··· Data to use ···
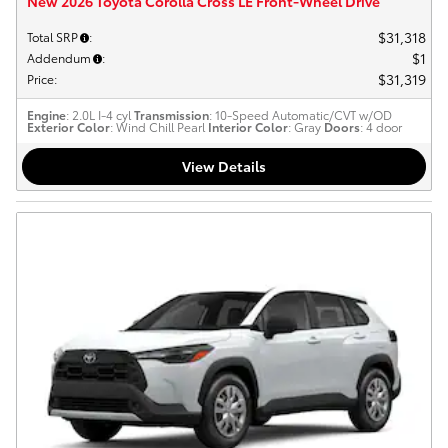
New 2026 Toyota Corolla Cross LE Front-Wheel Drive
$31,318
Total SRP
:
$1
Addendum
:
$31,319
Price
:
Engine
: 2.0L I-4 cyl
Transmission
: 10-Speed Automatic/CVT w/OD
Exterior Color
: Wind Chill Pearl
Interior Color
: Gray
Doors
: 4 door
View Details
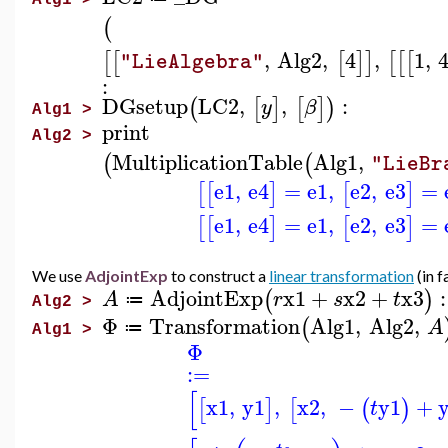
Alg1 >
(
,
Alg2
,
4
,
1
,
[
[
[
]
]
[
[
[
"LieAlgebra"
:
DGsetup
LC2
,
,
:
(
[
]
[
]
)
y
β
Alg1 >
print
Alg2 >
MultiplicationTable
Alg1
,
(
(
"LieBr
e1
,
e4
=
e1
,
e2
,
e3
=
[
[
]
[
]
e1
,
e4
=
e1
,
e2
,
e3
=
[
[
]
[
]
We use
AdjointExp
to construct a
linear transformation
(in 
AdjointExp
x1
+
x2
+
x3
:
(
)
A
r
s
t
≔
Alg2 >
Φ
Transformation
Alg1
,
Alg2
,
(
A
≔
Alg1 >
Φ
:=
[
x1
,
y1
,
x2
,
−
y1
+
[
]
[
(
)
t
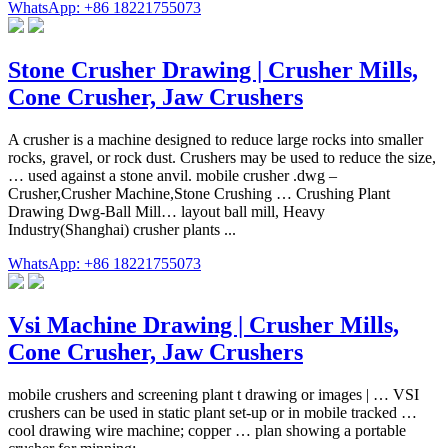
WhatsApp: +86 18221755073
Stone Crusher Drawing | Crusher Mills,
Cone Crusher, Jaw Crushers
A crusher is a machine designed to reduce large rocks into smaller
rocks, gravel, or rock dust. Crushers may be used to reduce the size,
… used against a stone anvil. mobile crusher .dwg –
Crusher,Crusher Machine,Stone Crushing … Crushing Plant
Drawing Dwg-Ball Mill… layout ball mill, Heavy
Industry(Shanghai) crusher plants ...
WhatsApp: +86 18221755073
Vsi Machine Drawing | Crusher Mills,
Cone Crusher, Jaw Crushers
mobile crushers and screening plant t drawing or images | … VSI
crushers can be used in static plant set-up or in mobile tracked …
cool drawing wire machine; copper … plan showing a portable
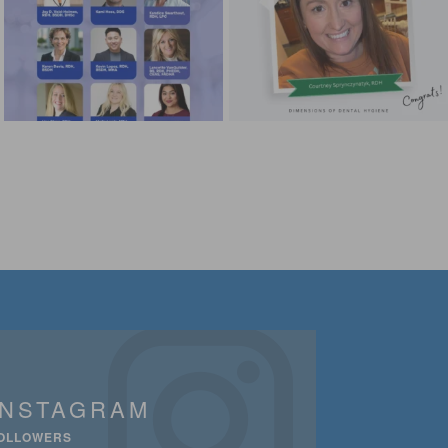
INSTAGRAM
OLLOWERS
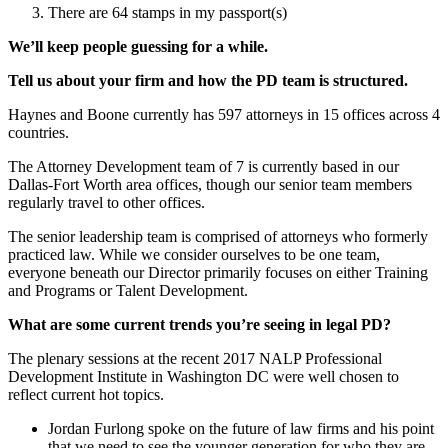
There are 64 stamps in my passport(s)
We’ll keep people guessing for a while.
Tell us about your firm and how the PD team is structured.
Haynes and Boone currently has 597 attorneys in 15 offices across 4
countries.
The Attorney Development team of 7 is currently based in our
Dallas-Fort Worth area offices, though our senior team members
regularly travel to other offices.
The senior leadership team is comprised of attorneys who formerly
practiced law. While we consider ourselves to be one team,
everyone beneath our Director primarily focuses on either Training
and Programs or Talent Development.
What are some current trends you’re seeing in legal PD?
The plenary sessions at the recent 2017 NALP Professional
Development Institute in Washington DC were well chosen to
reflect current hot topics.
Jordan Furlong spoke on the future of law firms and his point
that we need to see the younger generation for who they are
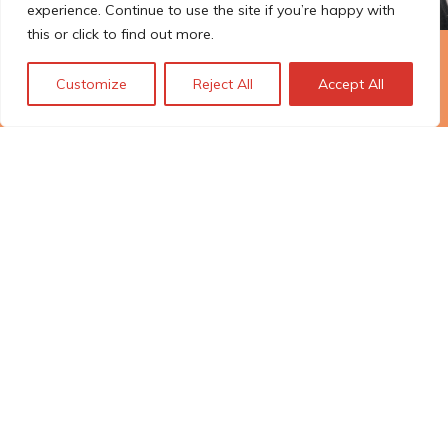
experience. Continue to use the site if you’re happy with
this or click to find out more.
The Technopolis story: From
Customize
Reject All
Accept All
early adoption to responsible
innovation
© Technopolis Group 2026
.
Technopolis Group LTD is registered in the UK,
Company Number: 06576728, Address: 3 Pavilion
Buildings, Brighton, East Sussex, BN1 1EE
Datenschutz-Bestimmungen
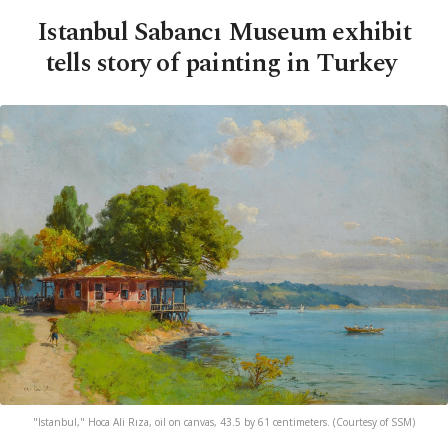
Istanbul Sabancı Museum exhibit
tells story of painting in Turkey
"Istanbul," Hoca Ali Rıza, oil on canvas, 43.5 by 61 centimeters. (Courtesy of SSM)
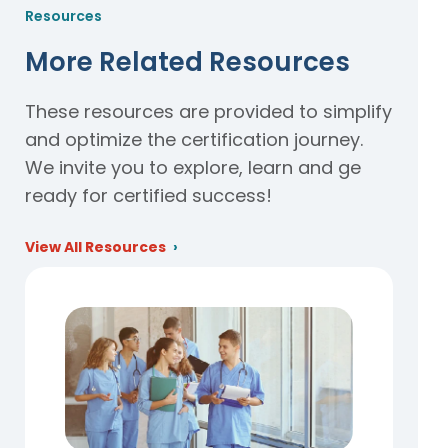
Resources
More Related Resources
These resources are provided to simplify
and optimize the certification journey.
We invite you to explore, learn and ge
ready for certified success!
View All Resources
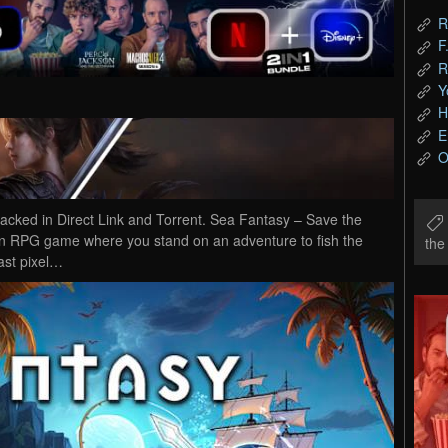
R
F
R
Y
H
E
O
ked in Direct Link and Torrent. Sea Fantasy – Save the
ion RPG game where you stand on an adventure to fish the
th
vast pixel…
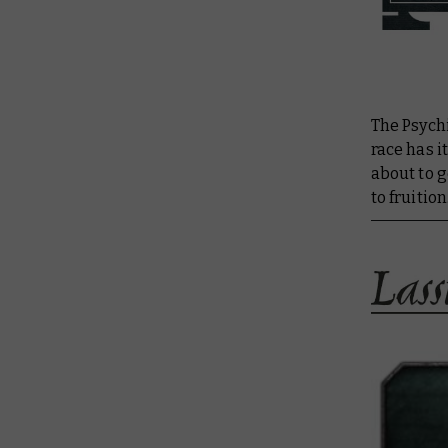
The Psych
race has i
about to g
to fruition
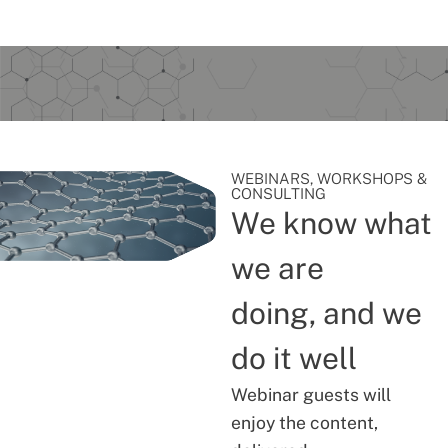
WEBINARS, WORKSHOPS &
CONSULTING
We know what
we are
doing, and we
do it well
Webinar guests will
enjoy the content,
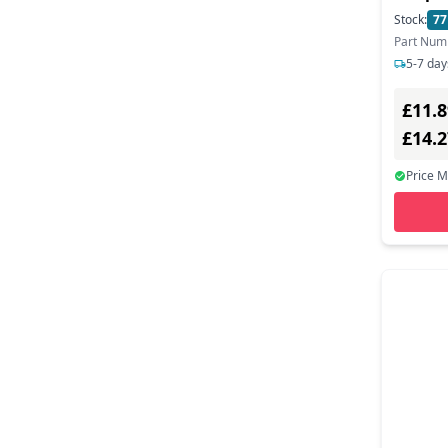
3.0 - 
Stock:
77
Part Num
5-7 day
£11.8
£14.
Price 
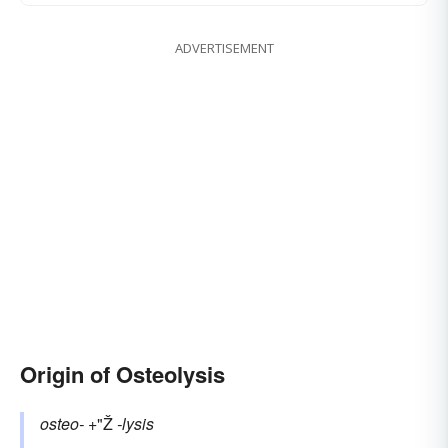
ADVERTISEMENT
Origin of Osteolysis
osteo-
+"Ž
-lysis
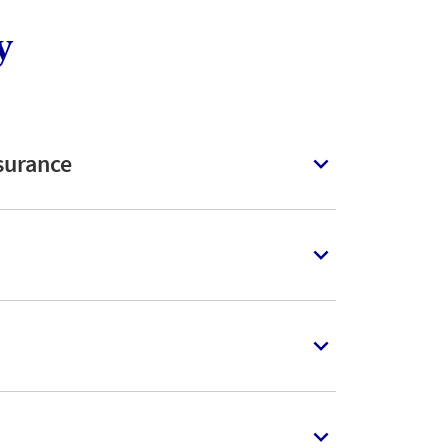
y
surance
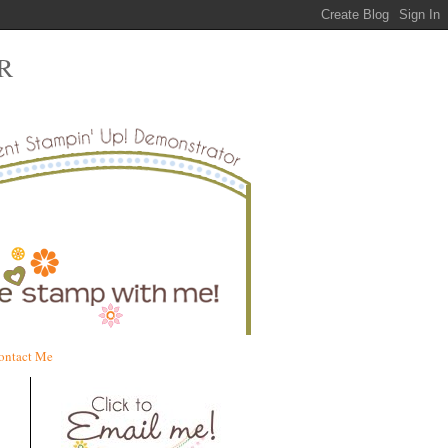
R
ontact Me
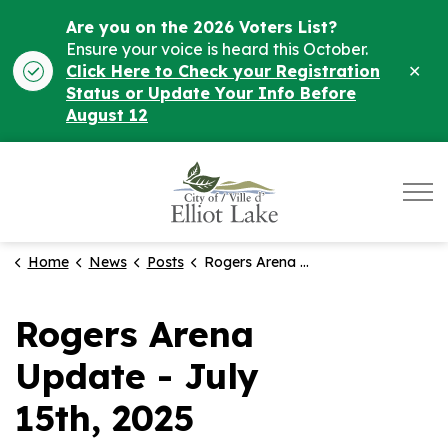
Are you on the 2026 Voters List?
Ensure your voice is heard this October.
Clo
Click Here to Check your Registration
ale
Status or Update Your Info Before
August 12
City of Elliot Lake
Home
News
Posts
Rogers Arena Update - July 15th, 2025
Rogers Arena
Update - July
15th, 2025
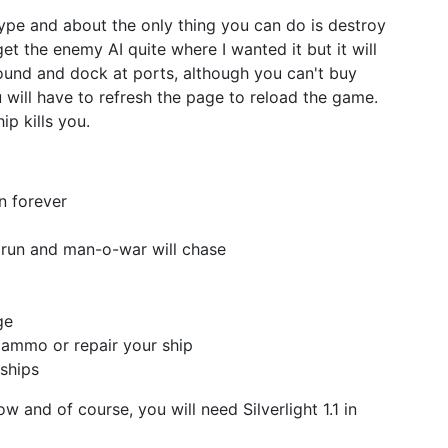
otype and about the only thing you can do is destroy
t get the enemy AI quite where I wanted it but it will
around and dock at ports, although you can't buy
will have to refresh the page to reload the game.
ip kills you.
n forever
 run and man-o-war will chase
ge
 ammo or repair your ship
ships
w and of course, you will need Silverlight 1.1 in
···
■ **Exercise description**
Word-for-word output of the material above is needed, with the pictures left out.

■ **Your response**
New 2026 Toyota Corolla Cross LE Front-Wheel Drive
$31,318
Total SRP
:
$1
Addendum
:
$31,319
Price
:
Engine
: 2.0L I-4 cyl
Transmission
: 10-Speed Automatic/CVT w/OD
Exterior Color
: Wind Chill Pearl
Interior Color
: Gray
Doors
: 4 door
View Details
Alg1 >
(
,
Alg2
,
4
,
1
,
[
[
[
]
]
[
[
[
"LieAlgebra"
:
DGsetup
LC2
,
,
:
(
[
]
[
]
)
y
β
Alg1 >
print
Alg2 >
MultiplicationTable
Alg1
,
(
(
"LieBr
e1
,
e4
=
e1
,
e2
,
e3
=
[
[
]
[
]
e1
,
e4
=
e1
,
e2
,
e3
=
[
[
]
[
]
We use
AdjointExp
to construct a
linear transformation
(in 
AdjointExp
x1
+
x2
+
x3
:
(
)
A
r
s
t
≔
Alg2 >
Φ
Transformation
Alg1
,
Alg2
,
(
A
≔
Alg1 >
Φ
:=
[
x1
,
y1
,
x2
,
−
y1
+
[
]
[
(
)
t
WhatsApp: +86 18221755073
Stone Crusher Drawing | Crusher Mills,
Cone Crusher, Jaw Crushers
A crusher is a machine designed to reduce large rocks into smaller
rocks, gravel, or rock dust. Crushers may be used to reduce the size,
… used against a stone anvil. mobile crusher .dwg –
Crusher,Crusher Machine,Stone Crushing … Crushing Plant
Drawing Dwg-Ball Mill… layout ball mill, Heavy
Industry(Shanghai) crusher plants ...
WhatsApp: +86 18221755073
Vsi Machine Drawing | Crusher Mills,
Cone Crusher, Jaw Crushers
mobile crushers and screening plant t drawing or images | … VSI
crushers can be used in static plant set-up or in mobile tracked …
cool drawing wire machine; copper … plan showing a portable
INSTAGRAM
OLLOWERS
There are 64 stamps in my passport(s)
We’ll keep people guessing for a while.
Tell us about your firm and how the PD team is structured.
Haynes and Boone currently has 597 attorneys in 15 offices across 4
countries.
The Attorney Development team of 7 is currently based in our
Dallas-Fort Worth area offices, though our senior team members
regularly travel to other offices.
The senior leadership team is comprised of attorneys who formerly
practiced law. While we consider ourselves to be one team,
everyone beneath our Director primarily focuses on either Training
and Programs or Talent Development.
What are some current trends you’re seeing in legal PD?
The plenary sessions at the recent 2017 NALP Professional
Development Institute in Washington DC were well chosen to
reflect current hot topics.
Jordan Furlong spoke on the future of law firms and his point
that we need to see the younger generation for who they are
experience. Continue to use the site if you’re happy with
this or click to find out more.
The Technopolis story: From
Customize
Reject All
Accept All
early adoption to responsible
innovation
© Technopolis Group 2026
.
Technopolis Group LTD is registered in the UK,
Company Number: 06576728, Address: 3 Pavilion
Buildings, Brighton, East Sussex, BN1 1EE
Datenschutz-Bestimmungen
Istanbul Sabancı Museum exhibit
tells story of painting in Turkey
"Istanbul," Hoca Ali Rıza, oil on canvas, 43.5 by 61 centimeters. (Courtesy of SSM)
Resources
More Related Resources
These resources are provided to simplify
and optimize the certification journey.
We invite you to explore, learn and ge
ready for certified success!
View All Resources
R
F
R
Y
H
E
O
ked in Direct Link and Torrent. Sea Fantasy – Save the
ion RPG game where you stand on an adventure to fish the
th
vast pixel…
The Psych
race has i
about to g
to fruition
WEBINARS, WORKSHOPS &
CONSULTING
We know what
we are
doing, and we
do it well
Webinar guests will
enjoy the content,
3.0 - 
Stock:
77
Part Num
5-7 day
£11.8
£14.
Price 
ADVERTISEMENT
Origin of Osteolysis
osteo-
+"Ž
-lysis
y
surance
R
ontact Me
Are you on the 2026 Voters List?
Ensure your voice is heard this October.
Clo
Click Here to Check your Registration
ale
Status or Update Your Info Before
August 12
City of Elliot Lake
Home
News
Posts
Rogers Arena Update - July 15th, 2025
Rogers Arena
Update - July
15th, 2025
otype and about the only thing you can do is destroy
t get the enemy AI quite where I wanted it but it will
around and dock at ports, although you can't buy
will have to refresh the page to reload the game.
ip kills you.
n forever
 run and man-o-war will chase
ge
 ammo or repair your ship
ships
w and of course, you will need Silverlight 1.1 in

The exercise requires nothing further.